╔══

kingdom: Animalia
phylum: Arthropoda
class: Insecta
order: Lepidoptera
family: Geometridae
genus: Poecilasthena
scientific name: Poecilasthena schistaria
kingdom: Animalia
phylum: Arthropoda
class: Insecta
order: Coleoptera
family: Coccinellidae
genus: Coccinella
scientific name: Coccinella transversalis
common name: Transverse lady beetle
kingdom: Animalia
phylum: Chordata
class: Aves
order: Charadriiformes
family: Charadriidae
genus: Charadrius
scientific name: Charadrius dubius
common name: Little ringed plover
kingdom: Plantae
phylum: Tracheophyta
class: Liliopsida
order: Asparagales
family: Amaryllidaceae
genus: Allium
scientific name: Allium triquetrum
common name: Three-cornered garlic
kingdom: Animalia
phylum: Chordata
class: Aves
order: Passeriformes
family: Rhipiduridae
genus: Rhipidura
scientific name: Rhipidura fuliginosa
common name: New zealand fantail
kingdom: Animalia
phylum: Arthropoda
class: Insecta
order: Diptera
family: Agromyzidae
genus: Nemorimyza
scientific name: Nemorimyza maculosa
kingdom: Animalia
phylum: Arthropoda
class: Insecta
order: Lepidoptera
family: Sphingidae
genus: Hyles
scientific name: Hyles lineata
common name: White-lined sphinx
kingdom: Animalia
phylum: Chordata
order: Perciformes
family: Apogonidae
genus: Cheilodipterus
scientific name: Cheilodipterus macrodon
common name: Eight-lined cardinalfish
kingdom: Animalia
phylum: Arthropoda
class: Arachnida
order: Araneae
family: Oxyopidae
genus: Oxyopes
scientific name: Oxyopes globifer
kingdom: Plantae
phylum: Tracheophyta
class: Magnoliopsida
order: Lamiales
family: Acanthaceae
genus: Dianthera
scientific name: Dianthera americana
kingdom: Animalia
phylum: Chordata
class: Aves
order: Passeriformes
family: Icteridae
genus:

╚══

_Tarefa curta_
Digite novamente, sem nenhuma alteração, as linhas da listagem, começando pela linha que contém "genus: Coccinella" e terminando na última linha da listagem.

_Resposta esperada_
genus: Coccinella
scientific name: Coccinella transversalis
common name: Transverse lady beetle
kingdom: Animalia
phylum: Chordata
class: Aves
order: Charadriiformes
family: Charadriidae
genus: Charadrius
scientific name: Charadrius dubius
common name: Little ringed plover
kingdom: Plantae
phylum: Tracheophyta
class: Liliopsida
order: Asparagales
family: Amaryllidaceae
genus: Allium
scientific name: Allium triquetrum
common name: Three-cornered garlic
kingdom: Animalia
phylum: Chordata
class: Aves
order: Passeriformes
family: Rhipiduridae
genus: Rhipidura
scientific name: Rhipidura fuliginosa
common name: New zealand fantail
kingdom: Animalia
phylum: Arthropoda
class: Insecta
order: Diptera
family: Agromyzidae
genus: Nemorimyza
scientific name: Nemorimyza maculosa
kingdom: Animalia
phylum: Arthropoda
class: Insecta
order: Lepidoptera
family: Sphingidae
genus: Hyles
scientific name: Hyles lineata
common name: White-lined sphinx
kingdom: Animalia
phylum: Chordata
order: Perciformes
family: Apogonidae
genus: Cheilodipterus
scientific name: Cheilodipterus macrodon
common name: Eight-lined cardinalfish
kingdom: Animalia
phylum: Arthropoda
class: Arachnida
order: Araneae
family: Oxyopidae
genus: Oxyopes
scientific name: Oxyopes globifer
kingdom: Plantae
phylum: Tracheophyta
class: Magnoliopsida
order: Lamiales
family: Acanthaceae
genus: Dianthera
scientific name: Dianthera americana
kingdom: Animalia
phylum: Chordata
class: Aves
order: Passeriformes
family: Icteridae
genus:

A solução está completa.